Yea....sorry but there's nothing pro liberty about opposing the death penalty
It's the ultimate pro-liberty liberty statement -- the government does not own your life, and doesn't have the right to take it.

If it is never acceptable for a citizen to kill someone unless that person presents an immediate threat, then it's never okay for the state to execute a prisoner.
 
I'm pretty sure its not........

I guarantee you that there are those of us in the population that could find a way of executing liberty stealing shitbags for under a dollar......

Hell, I'm pretty sure there are a raft of people that could turn this into a revenue generating event..........not just via traditional/expected means but forcing the shit bags organs to be donated to folks in need post mortem

So expand the ability of an incompetent government to kill its citizens and then incentivize this practice and privatize it. What could go wrong?
 
Nationally. the number of people executed under death penalty are extremely small but where applied function more or less as designed.
More or less...

Since 1973 dozens of people on death row have been exonerated (Innocence claims 165, not counting the guilty who had sentences commuted due to procedural errors, mental capacity, etc). Sometimes, especially in Texas, this came a little too late.
 
Until a time where there are never any innocent people convicted, there should not be a death penalty.

And there definitely shouldn’t be a death penalty exclusively for murdering only a specific class of people. The notion someone’s life, based on their profession, it worth more than others, is asinine and perverse.
 
So expand the ability of an incompetent government to kill its citizens and then incentivize this practice and privatize it. What could go wrong?

NH has had a death penalty that only applied to the most severe/certain types of murders for nearly 100 years

So your argument doesnt really hold water.

Nationally. the number of people executed under death penalty are extremely small but where applied function more or less as designed.

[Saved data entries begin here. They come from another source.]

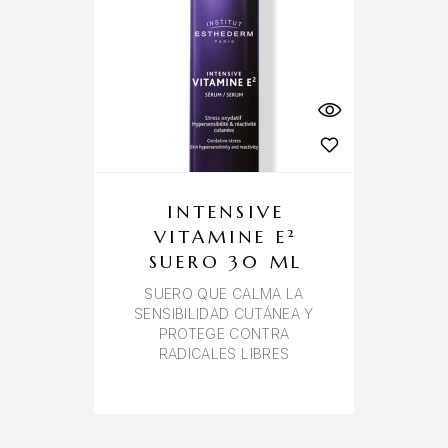
INTENSIVE
VITAMINE E²
SUERO 30 ML
SUERO QUE CALMA LA
SENSIBILIDAD CUTÁNEA Y
PROTEGE CONTRA
RADICALES LIBRES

jpk is correct as far as NH goes. We don't need to look at the mistakes of other states, this is a NH bill and it's about NH. Just as I don't like it when people cite CA or MA as a reason to do something in NH, I see no reason to base what NH does on other states that are messing it up, especially when we have a clear history of how it's worked in NH to look at.
 
Some shit bag breaks into my home, kills my critters/family etc and is on camera doing it.......you tell me how execution isnt THE punishment that best fits the crime?

This is why decisions shouldn’t be made based on emotion.

What about when some shitbag breaks into your house and slaughters your whole family and it isn’t on camera, but he’s caught and convicted? Still should be executed, no? That’s fair. It has to be. It’s the exact same scenario. The exact same standard of guilt has been met.

Except it’s not quite so fair when years after his execution it’s discovered they caught the wrong guy.

Is the death penalty sometimes warranted, and absolutely the correct punishment for the crime? IMO, yes. Most definitely. But there is no way to implement one and be 100% correct. And it does not matter what stipulations, it doesn’t matter how specific, it doesn’t matter which additional requirements of proof. It wouldn’t be infallible. And innocent people will be unjustly executed. There’s no retribution for that. And as little as it might be for someone innocent who’s spend decades in prison, at least there’s something.